Das Charakteristische eines Sinuskurvendiagramms ist das wellenförmige Auf und Ab zwischen den Werten -1 und 1. In der Physik lassen sich Schallwellen oder elektromagnetische Wellen ebenfalls aus Sinus- und Kosinuswellen zusammengesetzt beschreiben, sodass die Funktionen als harmonische Schwingungen allgegenwärtig sind. Nehmen wir nun die Vita des britischen Regisseurs Paul W. S. Anderson und ersetzen den Wert -1 durch „schlecht“ und den Wert 1 durch „nicht ganz so schlecht“, dann erhalten wir eine Sinuskurve, die optisch durchaus ebenfalls als harmonisch zu bezeichnen ist. Inhaltlich ist Werken wie MORTAL KOMBAT, ALIEN VS. PREDATOR, DEATH RACE oder diversen RESIDENT EVIL-Verbrechen Harmonie jedoch so wenig inhärent wie den Schreien von Jamie Lee Curtis auf der Flucht vor Michael Myers. Dass der auf Computerspieleverfilmungen abonnierte Mann von Schauspielerin Milla Jovovich (RESIDENT EVIL) trotz der ergänzten mittleren Initialen W. S. auch heute noch ständig mit gewichtigen Regie-Kollegen wie Paul Thomas Anderson (THERE WILL BE BLOOD) sowie Wes Anderson (GRAND BUDAPEST HOTEL) verwechselt wird, kann also keineswegs an seinen künstlerisch hochwertigen Inszenierungen liegen.

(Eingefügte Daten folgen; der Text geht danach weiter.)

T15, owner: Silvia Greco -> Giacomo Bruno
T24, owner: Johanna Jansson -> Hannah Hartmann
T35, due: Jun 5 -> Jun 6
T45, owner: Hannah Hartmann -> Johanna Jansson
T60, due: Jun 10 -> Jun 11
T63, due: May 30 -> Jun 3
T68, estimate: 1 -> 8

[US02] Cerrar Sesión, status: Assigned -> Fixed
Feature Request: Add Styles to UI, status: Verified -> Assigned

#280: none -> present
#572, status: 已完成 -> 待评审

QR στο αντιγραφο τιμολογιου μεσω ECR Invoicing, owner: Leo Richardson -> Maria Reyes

Dies beweist auch sein jüngster Kinofilm POMPEII 3D, dessen unglaublich gestelzte Dialoge, prätentiöse Charakterzeichnung sowie mittlerweile redundant gewordenen CGI-Effekte die katastrophale Trias eines hanebüchenen Drehbuchs bilden. Im Jahr 62 n. Chr. werden die Familie des jungen Milo (Dylan Schombig) sowie das gesamte Volk der angehörigen keltischen Reiterstämme durch römische Truppen, die auf den Befehl von Corvus (Kiefer Sutherland) handeln, brutal massakriert. Der ebenfalls für tot gehaltene Sprössling überlebt allerdings und wird nach Abzug der Soldaten von Sklavenhändlern aufgelesen und gefangen genommen. 17 Jahre später ist der „Kelte“ (jetzt: Kit Harington) im Provinznest Londinium mittlerweile zum gefeierten Gladiator avanciert und wird dank seiner kämpferischen Fähigkeiten vom Römer Graecus (Joe Pingue, PACIFIC RIM) zum Fuße des Vulkans Vesuv, in die Stadt Pompeii, geholt. Im Rahmen der Feierlichkeiten des Weinfestes und zu Ehren des angereisten Senators Corvus werden dort von Kaufmann Severus (Jared Harris, SHERLOCK HOLMES: SPIEL IM SCHATTEN) die tödlichen Spiele der Gladiatorenkämpfe in der großen Arena ausgetragen. Auch Milo soll dort gegen den bisher unbesiegten Atticus (Adewale Akinnuoye-Agbaje, LOST) im Duell antreten.
Severus‘ Tochter Cassia (niedlich wie immer: Emily Browning) hat währenddessen ein Auge auf den gut gebauten Kelten geworfen, der zwischen den aufkeimenden Gefühlen zu ihr und dem Hass auf Corvus hin- und hergerissen ist. Jener wiederum will die bildhübsche Kaufmannstochter um jeden Preis an seiner Seite haben. Auf dem Siedepunkt der Konfliktsituationen eruptiert der bis dato unheilschwanger vor sich hin grollende Vesuv, und Pompeii wird zum Inferno. In Zeiten, in denen es zum guten Ton gehört, dass sämtliche Blockbuster und Weltuntergangsszenarien schon mal per se auf mindestens zwei bis zweieinhalb Stunden aufgeblasen werden, versprechen die knackigen 105 Minuten von POMPEII reine Kurzweil, bar jedweden unnötigen Storyballasts. Doch wo Paul W. S. Anderson drauf- bzw. hintersteht, ist auch ganz viel Paul W. S. Anderson drin, und das ist leider bekanntlich nicht allzu viel. Der Entwicklung von Milo vom Provinzgladiator zum großen triumphalen Feldherrn der Arena hat der versierte Kinogänger in Ridley Scotts fünffach Oscar-gekröntem Meisterwerk GLADIATOR bereits wesentlich mitreißender, bewegender und packender beiwohnen dürfen.